EXERCISE:
For the entries below, repeat exactly each line starting with the one that contains "(uuid 6a667aec-e9a4-41b8-901a-f0994152a8d6)" and going on through the one that contains "(wire (pts (xy 182.88 85.725) (xy 182.88", and no others.

Records drawn from a dataset:
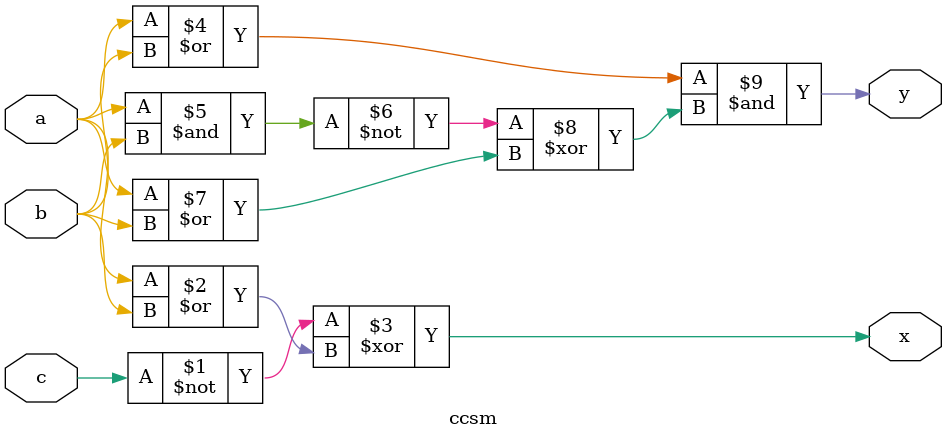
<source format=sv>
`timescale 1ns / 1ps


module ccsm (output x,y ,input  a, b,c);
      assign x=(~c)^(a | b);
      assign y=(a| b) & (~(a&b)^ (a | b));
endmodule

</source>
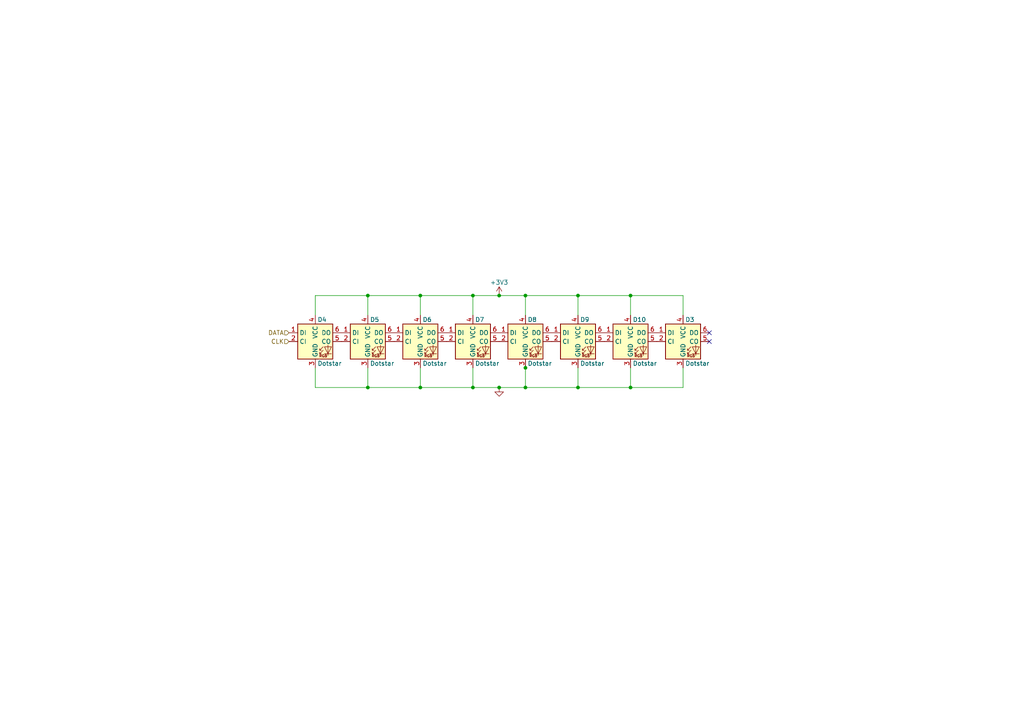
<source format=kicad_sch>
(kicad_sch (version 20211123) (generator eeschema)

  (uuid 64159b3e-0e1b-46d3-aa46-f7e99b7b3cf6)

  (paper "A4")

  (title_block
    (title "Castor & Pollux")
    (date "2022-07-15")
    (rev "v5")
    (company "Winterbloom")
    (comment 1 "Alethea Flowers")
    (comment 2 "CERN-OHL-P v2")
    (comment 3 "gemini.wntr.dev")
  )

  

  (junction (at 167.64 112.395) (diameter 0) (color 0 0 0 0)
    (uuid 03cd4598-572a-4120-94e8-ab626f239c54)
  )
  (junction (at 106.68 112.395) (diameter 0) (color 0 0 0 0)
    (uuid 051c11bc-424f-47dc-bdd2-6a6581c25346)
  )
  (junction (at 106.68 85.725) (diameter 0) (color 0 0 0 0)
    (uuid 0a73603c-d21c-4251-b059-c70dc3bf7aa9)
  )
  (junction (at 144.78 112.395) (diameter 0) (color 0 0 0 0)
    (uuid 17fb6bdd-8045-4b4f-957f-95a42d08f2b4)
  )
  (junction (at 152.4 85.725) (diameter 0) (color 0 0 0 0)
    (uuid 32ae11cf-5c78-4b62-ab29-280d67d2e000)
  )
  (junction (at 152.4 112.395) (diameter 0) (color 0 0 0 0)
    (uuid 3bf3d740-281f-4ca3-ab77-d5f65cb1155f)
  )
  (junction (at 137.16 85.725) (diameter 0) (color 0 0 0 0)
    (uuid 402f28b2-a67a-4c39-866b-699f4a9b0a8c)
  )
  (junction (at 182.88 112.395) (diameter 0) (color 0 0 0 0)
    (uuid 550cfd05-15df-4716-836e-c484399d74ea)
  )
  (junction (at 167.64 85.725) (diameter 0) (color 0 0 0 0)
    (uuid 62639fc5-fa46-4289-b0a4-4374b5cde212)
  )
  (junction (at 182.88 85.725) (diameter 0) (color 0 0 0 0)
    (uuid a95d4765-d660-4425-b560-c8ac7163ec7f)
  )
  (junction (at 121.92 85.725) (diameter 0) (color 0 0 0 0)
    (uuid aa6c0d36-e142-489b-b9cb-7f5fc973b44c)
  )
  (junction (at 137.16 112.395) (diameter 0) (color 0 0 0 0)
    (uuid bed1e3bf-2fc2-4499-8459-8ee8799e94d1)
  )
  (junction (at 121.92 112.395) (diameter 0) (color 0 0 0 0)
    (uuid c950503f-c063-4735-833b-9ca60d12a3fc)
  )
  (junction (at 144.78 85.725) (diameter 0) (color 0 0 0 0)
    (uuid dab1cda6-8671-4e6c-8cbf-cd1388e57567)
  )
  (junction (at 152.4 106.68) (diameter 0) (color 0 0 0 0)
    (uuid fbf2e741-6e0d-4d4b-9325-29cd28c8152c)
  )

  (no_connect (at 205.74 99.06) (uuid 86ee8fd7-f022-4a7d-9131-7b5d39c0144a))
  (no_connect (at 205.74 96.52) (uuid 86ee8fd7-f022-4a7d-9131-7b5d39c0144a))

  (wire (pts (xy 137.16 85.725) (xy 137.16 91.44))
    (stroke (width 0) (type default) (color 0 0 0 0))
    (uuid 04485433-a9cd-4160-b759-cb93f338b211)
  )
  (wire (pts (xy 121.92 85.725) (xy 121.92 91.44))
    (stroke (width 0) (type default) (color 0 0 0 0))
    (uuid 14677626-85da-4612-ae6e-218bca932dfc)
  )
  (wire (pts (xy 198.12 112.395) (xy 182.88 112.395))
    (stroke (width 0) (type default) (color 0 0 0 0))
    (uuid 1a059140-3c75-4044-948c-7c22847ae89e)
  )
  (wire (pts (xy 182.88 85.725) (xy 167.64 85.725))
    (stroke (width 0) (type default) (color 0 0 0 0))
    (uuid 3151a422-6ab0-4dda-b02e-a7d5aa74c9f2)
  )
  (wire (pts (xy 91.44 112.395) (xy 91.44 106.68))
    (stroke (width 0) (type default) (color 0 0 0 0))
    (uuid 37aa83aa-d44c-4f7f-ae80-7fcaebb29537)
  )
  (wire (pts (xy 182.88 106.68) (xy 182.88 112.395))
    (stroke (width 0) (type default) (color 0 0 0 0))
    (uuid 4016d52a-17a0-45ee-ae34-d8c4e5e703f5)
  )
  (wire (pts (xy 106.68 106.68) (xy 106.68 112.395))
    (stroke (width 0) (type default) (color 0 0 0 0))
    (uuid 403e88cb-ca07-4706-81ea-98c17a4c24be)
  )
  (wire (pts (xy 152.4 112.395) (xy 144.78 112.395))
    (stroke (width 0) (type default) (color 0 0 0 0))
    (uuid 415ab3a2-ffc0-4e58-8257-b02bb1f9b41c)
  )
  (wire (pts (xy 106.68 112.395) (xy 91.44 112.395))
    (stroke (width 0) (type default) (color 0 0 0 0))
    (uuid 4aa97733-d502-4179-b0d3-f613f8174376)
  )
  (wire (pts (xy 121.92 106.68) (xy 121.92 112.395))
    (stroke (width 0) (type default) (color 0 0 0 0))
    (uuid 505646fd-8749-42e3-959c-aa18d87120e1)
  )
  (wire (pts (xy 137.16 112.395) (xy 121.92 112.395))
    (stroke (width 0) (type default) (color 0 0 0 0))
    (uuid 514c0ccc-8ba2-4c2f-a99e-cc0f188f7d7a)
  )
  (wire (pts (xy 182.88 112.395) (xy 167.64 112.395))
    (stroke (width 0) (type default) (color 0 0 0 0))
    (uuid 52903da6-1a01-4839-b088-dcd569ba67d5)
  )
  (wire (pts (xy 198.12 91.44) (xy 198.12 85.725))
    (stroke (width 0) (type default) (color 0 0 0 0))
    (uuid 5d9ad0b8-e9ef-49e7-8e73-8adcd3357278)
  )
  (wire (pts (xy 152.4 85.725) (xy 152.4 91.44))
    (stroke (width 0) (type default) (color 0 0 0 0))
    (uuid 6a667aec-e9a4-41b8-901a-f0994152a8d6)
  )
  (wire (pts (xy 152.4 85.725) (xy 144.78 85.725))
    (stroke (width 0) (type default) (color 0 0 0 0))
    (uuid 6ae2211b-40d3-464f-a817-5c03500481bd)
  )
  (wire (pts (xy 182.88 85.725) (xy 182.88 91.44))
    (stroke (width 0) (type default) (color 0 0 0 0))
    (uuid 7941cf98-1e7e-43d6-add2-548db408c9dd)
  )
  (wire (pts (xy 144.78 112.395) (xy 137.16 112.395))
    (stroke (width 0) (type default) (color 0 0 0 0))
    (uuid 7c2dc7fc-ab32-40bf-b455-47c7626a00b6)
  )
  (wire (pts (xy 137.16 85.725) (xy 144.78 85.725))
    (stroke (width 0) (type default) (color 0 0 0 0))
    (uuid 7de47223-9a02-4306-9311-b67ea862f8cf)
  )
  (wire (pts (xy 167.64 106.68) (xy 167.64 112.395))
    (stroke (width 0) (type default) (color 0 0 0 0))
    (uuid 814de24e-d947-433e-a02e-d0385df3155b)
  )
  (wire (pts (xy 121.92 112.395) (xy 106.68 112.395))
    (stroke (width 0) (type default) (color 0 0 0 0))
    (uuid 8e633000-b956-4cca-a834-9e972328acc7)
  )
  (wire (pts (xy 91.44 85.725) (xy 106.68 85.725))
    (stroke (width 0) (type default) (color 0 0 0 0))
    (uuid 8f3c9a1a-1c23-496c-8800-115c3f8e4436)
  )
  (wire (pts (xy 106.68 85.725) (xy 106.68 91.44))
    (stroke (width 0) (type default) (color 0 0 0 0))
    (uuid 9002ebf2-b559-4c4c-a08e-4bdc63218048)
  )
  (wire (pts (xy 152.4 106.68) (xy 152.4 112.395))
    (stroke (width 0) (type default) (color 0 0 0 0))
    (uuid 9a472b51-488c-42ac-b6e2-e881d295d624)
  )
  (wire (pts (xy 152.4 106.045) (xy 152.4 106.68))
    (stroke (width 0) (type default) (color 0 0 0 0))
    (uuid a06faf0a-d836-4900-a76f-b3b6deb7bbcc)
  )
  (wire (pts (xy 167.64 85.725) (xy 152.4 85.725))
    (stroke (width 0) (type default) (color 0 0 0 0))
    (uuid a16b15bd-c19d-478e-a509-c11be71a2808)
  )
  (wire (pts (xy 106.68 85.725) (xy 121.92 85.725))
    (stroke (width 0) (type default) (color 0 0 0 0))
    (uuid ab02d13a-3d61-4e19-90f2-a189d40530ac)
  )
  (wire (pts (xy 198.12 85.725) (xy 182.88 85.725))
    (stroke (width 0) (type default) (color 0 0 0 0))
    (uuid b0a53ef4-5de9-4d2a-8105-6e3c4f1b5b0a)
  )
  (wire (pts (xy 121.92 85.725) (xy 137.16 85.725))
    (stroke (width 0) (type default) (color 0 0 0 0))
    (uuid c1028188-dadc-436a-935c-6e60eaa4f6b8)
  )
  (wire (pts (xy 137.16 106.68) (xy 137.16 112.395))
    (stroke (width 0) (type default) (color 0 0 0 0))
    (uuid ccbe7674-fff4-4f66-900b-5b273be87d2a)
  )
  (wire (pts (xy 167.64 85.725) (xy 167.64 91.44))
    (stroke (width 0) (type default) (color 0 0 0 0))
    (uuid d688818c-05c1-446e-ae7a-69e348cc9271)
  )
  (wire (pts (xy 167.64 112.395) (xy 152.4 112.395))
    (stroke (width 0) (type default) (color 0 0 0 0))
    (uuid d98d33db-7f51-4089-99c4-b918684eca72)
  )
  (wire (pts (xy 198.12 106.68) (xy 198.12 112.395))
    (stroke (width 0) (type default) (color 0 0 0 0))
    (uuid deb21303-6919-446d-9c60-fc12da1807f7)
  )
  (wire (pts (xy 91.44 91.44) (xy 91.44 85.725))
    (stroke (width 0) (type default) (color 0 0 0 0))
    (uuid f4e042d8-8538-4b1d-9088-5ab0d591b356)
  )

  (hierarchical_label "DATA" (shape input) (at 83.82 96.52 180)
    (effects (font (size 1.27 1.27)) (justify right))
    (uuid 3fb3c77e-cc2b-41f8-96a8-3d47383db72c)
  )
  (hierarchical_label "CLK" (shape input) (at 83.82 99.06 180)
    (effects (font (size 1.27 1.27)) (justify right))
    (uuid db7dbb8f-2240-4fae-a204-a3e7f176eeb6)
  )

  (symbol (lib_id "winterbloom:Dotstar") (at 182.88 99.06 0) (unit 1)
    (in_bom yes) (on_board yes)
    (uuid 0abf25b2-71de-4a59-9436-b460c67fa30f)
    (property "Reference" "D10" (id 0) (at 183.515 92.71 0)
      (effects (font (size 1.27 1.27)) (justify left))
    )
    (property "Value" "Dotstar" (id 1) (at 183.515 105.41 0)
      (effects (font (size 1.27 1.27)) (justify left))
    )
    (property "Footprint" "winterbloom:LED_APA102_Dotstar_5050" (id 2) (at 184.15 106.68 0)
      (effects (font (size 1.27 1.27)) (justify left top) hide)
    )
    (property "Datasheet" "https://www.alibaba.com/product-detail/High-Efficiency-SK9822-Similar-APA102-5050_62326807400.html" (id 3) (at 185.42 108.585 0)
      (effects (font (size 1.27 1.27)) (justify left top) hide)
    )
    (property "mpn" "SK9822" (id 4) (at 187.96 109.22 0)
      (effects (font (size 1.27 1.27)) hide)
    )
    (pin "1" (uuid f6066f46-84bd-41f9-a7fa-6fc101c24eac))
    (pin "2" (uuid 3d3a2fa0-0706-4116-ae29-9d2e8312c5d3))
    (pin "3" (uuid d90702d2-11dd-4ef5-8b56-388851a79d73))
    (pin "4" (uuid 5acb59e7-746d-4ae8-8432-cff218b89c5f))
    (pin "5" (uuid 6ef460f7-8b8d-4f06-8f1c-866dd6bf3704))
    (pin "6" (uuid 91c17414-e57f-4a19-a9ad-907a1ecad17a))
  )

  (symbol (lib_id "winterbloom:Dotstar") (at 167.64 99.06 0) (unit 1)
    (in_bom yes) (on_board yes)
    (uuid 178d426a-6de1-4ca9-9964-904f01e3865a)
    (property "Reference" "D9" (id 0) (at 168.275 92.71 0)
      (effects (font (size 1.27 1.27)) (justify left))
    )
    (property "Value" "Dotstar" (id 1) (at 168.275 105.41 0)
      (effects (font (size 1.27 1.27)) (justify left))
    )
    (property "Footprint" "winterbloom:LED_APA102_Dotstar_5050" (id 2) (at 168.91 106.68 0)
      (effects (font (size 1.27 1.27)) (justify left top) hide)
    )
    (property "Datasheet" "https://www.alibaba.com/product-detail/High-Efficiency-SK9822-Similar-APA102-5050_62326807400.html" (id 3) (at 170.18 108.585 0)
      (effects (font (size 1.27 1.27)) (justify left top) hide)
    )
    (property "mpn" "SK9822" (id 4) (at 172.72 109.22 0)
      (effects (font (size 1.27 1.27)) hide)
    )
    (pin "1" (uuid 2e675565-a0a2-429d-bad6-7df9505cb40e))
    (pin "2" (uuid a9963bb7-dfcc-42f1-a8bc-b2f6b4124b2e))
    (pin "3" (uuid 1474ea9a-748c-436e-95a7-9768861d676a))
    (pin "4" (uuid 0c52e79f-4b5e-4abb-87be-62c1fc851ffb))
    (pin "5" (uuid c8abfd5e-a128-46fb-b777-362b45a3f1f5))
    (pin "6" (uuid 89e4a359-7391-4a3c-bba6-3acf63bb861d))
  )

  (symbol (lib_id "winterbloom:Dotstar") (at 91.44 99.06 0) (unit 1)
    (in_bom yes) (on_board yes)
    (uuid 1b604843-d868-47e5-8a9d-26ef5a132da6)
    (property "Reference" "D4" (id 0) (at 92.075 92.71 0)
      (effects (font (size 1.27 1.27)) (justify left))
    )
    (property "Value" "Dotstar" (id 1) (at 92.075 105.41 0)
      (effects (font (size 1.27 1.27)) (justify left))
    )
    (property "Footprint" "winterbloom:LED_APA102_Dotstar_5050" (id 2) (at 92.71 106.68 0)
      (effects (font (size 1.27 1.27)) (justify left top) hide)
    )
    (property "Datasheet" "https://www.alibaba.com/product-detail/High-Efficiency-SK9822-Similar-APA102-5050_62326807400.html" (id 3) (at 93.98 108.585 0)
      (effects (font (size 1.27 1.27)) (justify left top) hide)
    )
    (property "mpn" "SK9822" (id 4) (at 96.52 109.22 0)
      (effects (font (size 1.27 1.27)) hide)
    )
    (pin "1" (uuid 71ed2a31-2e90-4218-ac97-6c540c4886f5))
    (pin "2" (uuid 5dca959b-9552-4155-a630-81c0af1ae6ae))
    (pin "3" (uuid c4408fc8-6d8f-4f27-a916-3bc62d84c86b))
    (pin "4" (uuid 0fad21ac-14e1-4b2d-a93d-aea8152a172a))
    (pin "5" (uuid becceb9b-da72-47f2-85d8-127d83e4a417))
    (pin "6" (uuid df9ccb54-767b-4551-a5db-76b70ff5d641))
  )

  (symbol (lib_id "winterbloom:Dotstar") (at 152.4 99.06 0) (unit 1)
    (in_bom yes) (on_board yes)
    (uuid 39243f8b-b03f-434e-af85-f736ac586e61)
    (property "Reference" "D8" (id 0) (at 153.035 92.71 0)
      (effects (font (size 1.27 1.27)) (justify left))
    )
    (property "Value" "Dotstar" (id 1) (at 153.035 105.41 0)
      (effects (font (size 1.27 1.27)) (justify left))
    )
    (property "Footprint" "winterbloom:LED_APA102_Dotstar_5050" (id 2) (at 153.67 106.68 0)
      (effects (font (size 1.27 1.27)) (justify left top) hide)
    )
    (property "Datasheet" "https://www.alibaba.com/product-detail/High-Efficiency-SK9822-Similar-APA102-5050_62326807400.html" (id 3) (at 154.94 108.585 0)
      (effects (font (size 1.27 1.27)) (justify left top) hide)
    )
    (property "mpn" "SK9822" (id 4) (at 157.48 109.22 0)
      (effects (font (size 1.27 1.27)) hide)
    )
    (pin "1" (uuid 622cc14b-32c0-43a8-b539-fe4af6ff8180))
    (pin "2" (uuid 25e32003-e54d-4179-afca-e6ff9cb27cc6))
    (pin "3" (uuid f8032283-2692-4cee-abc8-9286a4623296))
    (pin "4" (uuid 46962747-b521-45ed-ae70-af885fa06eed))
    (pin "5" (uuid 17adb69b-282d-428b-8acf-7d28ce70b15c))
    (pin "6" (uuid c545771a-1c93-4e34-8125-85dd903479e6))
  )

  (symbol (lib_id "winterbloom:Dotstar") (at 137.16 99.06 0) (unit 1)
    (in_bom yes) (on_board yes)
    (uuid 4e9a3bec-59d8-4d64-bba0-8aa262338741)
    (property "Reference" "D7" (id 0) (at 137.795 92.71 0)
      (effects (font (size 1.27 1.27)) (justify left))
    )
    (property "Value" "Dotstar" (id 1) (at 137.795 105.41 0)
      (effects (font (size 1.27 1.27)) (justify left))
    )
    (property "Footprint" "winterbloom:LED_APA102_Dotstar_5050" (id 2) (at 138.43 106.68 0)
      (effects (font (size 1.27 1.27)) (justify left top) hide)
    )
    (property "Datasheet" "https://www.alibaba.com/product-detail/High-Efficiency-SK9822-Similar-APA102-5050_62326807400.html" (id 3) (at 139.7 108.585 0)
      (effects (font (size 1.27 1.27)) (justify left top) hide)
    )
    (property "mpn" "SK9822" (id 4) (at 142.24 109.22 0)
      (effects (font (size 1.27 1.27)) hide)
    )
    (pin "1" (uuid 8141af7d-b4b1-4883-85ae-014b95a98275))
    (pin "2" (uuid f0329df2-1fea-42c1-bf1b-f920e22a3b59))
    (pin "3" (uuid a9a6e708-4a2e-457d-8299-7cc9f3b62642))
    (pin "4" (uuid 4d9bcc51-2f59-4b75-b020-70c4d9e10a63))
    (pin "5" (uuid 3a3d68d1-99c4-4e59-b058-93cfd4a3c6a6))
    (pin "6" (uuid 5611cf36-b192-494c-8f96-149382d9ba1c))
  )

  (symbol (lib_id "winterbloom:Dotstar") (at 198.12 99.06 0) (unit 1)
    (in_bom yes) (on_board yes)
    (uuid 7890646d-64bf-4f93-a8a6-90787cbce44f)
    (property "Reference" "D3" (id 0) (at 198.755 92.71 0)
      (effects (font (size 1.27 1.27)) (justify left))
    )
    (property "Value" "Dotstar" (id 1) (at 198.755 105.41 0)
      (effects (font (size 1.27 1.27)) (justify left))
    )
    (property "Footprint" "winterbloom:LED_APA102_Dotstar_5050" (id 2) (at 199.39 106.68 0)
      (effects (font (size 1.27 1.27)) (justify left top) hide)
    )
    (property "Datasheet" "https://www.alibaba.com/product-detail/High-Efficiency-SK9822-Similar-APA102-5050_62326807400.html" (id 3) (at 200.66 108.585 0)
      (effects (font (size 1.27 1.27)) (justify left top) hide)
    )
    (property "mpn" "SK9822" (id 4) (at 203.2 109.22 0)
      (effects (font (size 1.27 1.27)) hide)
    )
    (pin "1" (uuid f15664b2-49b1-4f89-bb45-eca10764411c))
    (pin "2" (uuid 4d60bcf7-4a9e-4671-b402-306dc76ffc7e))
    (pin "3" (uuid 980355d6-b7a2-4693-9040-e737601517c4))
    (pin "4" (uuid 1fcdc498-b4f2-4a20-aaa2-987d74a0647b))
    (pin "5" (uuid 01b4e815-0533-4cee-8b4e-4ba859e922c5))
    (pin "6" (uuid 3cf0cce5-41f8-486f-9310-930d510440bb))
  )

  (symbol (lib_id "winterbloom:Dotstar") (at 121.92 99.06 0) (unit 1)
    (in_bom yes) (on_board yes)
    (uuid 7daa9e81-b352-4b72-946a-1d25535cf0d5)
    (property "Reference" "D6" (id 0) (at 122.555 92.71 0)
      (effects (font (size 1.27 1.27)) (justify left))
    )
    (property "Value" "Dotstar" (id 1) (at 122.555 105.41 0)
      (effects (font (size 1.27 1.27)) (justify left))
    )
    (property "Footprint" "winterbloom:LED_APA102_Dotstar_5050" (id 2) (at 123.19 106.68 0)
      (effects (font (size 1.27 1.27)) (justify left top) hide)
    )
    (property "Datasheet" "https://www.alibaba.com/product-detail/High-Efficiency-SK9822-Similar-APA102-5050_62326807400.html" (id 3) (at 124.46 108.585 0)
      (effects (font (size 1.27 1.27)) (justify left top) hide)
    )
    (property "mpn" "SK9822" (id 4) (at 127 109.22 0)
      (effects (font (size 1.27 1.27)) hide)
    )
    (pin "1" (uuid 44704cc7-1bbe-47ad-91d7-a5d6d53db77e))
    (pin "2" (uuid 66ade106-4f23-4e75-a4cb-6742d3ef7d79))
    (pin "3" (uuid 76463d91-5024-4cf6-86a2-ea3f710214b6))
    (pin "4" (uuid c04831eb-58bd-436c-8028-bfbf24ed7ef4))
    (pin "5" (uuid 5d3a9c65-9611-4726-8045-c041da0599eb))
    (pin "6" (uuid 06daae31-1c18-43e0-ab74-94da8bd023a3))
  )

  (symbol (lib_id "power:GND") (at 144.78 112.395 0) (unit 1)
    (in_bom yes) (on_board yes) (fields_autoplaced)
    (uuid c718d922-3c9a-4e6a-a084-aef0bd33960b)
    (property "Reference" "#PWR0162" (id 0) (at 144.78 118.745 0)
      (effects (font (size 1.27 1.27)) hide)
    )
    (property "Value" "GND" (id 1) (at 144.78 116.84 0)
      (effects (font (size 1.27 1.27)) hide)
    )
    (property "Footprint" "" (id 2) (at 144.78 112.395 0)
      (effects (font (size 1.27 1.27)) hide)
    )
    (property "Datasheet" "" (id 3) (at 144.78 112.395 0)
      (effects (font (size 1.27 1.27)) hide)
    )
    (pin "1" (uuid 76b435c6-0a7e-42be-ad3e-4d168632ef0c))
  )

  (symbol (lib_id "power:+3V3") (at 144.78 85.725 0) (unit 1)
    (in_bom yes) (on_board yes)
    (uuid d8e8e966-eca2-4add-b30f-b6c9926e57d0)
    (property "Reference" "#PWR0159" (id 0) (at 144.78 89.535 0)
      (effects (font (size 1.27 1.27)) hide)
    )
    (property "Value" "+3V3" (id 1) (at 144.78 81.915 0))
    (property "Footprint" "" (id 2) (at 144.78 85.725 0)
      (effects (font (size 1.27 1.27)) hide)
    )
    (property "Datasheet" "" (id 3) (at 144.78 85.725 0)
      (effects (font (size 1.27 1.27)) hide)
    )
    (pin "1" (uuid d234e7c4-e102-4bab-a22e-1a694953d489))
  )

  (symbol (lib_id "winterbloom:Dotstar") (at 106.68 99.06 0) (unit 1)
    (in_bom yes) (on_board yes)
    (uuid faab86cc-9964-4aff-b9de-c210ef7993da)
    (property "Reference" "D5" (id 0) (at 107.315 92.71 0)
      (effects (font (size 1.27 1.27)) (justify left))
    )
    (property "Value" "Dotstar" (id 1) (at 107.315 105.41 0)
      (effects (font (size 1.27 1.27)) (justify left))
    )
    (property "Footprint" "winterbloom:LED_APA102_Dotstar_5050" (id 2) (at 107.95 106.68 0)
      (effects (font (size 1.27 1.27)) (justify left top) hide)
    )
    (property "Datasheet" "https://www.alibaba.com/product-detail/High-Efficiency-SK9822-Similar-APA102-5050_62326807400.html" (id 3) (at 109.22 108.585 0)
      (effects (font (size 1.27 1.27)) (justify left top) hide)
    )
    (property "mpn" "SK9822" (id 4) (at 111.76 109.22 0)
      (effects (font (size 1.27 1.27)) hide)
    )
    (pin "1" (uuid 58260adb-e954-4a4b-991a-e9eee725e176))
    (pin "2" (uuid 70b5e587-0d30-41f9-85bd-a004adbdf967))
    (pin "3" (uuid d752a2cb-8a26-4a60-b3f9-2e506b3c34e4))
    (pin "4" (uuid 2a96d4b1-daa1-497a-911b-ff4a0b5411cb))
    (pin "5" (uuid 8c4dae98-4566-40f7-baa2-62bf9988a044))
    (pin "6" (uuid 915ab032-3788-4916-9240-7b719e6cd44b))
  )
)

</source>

OUTPUT BELOW:
    (uuid 6a667aec-e9a4-41b8-901a-f0994152a8d6)
  )
  (wire (pts (xy 152.4 85.725) (xy 144.78 85.725))
    (stroke (width 0) (type default) (color 0 0 0 0))
    (uuid 6ae2211b-40d3-464f-a817-5c03500481bd)
  )
  (wire (pts (xy 182.88 85.725) (xy 182.88 91.44))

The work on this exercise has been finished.